When training on the 0-1 MNIST dataset, we found that GDA tends to briefly generate shapes that look like a combination of $0$’s and $1$’s, then switches to generating only $1$’s, and then re-learns how to generate $0$’s. In contrast, our algorithm seems to learn how to generate both $0$’s and $1$’s early on and does not stop generating either digit. We repeated this simulation multiple times for both algorithms, and visually inspected the images at the 1000’th iteration. GANs trained using our algorithm generated both digits by the 1000’th iteration in 86% of the runs, while those trained using GDA only did so in 23% of the runs.

Figure 5. We trained a GAN with GDA and our algorithm on the 0-1 MNIST dataset. During the first 1000 iterations, GDA (left) forgets how to generate $0$'s, while our algorithm (right) learns how to generate both $0$'s and $1$'s early on and does not stop generating either digit.

While here we have focused on comparing our algorithm to GDA, in our paper we also include a comparison to Unrolled GANs, which exhibits cycling between modes. We also present results for CIFAR-10 (see Figures 3 and 7 in our paper), where we compute FID scores to track the progress of our algorithm.

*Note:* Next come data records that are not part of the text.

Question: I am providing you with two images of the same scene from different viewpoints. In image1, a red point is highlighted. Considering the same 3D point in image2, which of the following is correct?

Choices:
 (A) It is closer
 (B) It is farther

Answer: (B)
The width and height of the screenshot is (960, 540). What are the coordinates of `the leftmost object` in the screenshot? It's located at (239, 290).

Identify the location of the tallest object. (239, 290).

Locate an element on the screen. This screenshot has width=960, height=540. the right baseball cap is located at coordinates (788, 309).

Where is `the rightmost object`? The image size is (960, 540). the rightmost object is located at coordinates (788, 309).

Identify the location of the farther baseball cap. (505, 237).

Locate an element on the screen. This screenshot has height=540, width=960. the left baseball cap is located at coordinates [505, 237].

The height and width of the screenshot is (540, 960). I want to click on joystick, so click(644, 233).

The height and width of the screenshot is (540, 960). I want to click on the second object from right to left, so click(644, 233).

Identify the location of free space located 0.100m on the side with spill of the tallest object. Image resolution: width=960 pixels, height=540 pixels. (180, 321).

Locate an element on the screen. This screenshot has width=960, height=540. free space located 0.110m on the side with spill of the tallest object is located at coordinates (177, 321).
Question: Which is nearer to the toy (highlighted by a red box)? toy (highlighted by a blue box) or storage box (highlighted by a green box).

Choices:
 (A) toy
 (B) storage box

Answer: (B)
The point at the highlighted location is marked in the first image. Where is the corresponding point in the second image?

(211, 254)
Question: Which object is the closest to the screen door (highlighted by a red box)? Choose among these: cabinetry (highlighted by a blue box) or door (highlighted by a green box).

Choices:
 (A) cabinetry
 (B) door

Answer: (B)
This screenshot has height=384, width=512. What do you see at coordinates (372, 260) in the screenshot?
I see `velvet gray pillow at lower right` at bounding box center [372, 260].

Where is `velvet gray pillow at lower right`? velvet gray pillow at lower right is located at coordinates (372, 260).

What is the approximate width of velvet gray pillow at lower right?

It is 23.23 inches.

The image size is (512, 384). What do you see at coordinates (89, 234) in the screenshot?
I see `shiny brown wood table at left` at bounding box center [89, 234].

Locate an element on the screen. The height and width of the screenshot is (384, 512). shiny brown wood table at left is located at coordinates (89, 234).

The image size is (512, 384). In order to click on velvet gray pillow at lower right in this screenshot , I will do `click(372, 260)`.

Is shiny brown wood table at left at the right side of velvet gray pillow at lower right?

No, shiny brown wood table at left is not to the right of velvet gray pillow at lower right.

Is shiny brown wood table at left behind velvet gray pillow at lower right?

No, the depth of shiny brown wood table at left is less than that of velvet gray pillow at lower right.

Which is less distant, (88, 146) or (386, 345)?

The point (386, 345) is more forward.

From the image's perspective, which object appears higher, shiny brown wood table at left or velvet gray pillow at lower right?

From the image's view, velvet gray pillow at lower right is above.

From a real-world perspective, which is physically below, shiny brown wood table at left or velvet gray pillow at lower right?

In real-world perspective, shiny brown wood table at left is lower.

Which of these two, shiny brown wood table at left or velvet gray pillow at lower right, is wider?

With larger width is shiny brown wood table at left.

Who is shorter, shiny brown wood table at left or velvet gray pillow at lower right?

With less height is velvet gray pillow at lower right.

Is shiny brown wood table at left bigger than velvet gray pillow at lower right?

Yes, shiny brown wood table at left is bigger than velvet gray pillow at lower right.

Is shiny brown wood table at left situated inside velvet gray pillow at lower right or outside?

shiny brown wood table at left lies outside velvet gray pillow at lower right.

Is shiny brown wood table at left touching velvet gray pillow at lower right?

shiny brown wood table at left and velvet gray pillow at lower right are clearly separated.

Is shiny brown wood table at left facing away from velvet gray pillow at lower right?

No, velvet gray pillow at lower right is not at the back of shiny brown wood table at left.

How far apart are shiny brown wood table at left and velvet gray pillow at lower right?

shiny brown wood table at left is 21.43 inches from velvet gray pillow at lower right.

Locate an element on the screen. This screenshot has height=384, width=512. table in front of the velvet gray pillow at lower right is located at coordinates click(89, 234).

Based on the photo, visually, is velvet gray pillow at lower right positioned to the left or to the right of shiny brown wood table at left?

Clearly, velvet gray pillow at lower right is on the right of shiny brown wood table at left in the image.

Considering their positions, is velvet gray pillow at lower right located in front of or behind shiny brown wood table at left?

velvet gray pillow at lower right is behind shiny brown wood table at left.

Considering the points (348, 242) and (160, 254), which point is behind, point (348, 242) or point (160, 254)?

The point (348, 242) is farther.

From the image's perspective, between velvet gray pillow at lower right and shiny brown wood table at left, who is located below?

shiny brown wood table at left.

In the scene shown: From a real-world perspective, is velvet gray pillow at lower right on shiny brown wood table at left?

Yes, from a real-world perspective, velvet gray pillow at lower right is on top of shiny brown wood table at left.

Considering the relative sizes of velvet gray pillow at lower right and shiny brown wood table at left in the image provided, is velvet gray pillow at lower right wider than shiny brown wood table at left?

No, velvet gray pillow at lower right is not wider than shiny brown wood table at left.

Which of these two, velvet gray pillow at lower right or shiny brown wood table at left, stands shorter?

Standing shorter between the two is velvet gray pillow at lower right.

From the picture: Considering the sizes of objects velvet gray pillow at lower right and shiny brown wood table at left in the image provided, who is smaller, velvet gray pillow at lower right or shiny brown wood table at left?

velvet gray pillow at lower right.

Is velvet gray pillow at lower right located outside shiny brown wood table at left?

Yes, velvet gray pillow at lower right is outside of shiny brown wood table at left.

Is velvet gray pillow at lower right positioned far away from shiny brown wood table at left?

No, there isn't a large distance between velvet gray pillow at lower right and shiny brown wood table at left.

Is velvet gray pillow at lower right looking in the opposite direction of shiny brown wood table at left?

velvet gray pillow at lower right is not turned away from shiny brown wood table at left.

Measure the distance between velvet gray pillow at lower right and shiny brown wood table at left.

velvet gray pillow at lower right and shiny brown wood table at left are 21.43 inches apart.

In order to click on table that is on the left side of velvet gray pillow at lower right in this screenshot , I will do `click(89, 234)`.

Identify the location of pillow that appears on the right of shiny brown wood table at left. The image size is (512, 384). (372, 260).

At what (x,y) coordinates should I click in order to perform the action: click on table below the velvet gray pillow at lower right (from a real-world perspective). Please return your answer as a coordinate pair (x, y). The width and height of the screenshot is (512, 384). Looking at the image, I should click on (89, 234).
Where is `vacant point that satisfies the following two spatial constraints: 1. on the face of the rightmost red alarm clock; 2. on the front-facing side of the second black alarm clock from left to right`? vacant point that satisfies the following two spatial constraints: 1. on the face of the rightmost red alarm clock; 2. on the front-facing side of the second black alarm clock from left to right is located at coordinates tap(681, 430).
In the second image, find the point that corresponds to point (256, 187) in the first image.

See our paper for more details; the code is available on GitHub.

Conclusion

In this post we have shown how to develop a practical and convergent first-order algorithm for training GANs. Our algorithm synthesizes an approximation to the global max function based on first-order algorithms, random search using batch gradients, and simulated annealing. Our simulations show that a version of this algorithm can lead to more stable training of GANs. And yet the amount of memory and time required by each iteration of our algorithm is competitive with GDA. This post, together with the previous post, show that different local approximations to the global max function $\max_z f(x,z)$ can lead to different types of convergent algorithms for min-max optimization. We believe that this idea should be useful in other applications of min-max optimization.